START Records shown
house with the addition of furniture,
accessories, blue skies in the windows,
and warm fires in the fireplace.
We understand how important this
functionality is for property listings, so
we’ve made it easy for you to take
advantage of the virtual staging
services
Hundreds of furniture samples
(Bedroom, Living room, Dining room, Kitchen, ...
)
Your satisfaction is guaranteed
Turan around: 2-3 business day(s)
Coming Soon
END Records shown
## To-do item
Reproduce the records above in their entirety, unchanged.

## Solution to the problem
house with the addition of furniture,
accessories, blue skies in the windows,
and warm fires in the fireplace.
We understand how important this
functionality is for property listings, so
we’ve made it easy for you to take
advantage of the virtual staging
services
Hundreds of furniture samples
(Bedroom, Living room, Dining room, Kitchen, ...
)
Your satisfaction is guaranteed
Turan around: 2-3 business day(s)
Coming Soon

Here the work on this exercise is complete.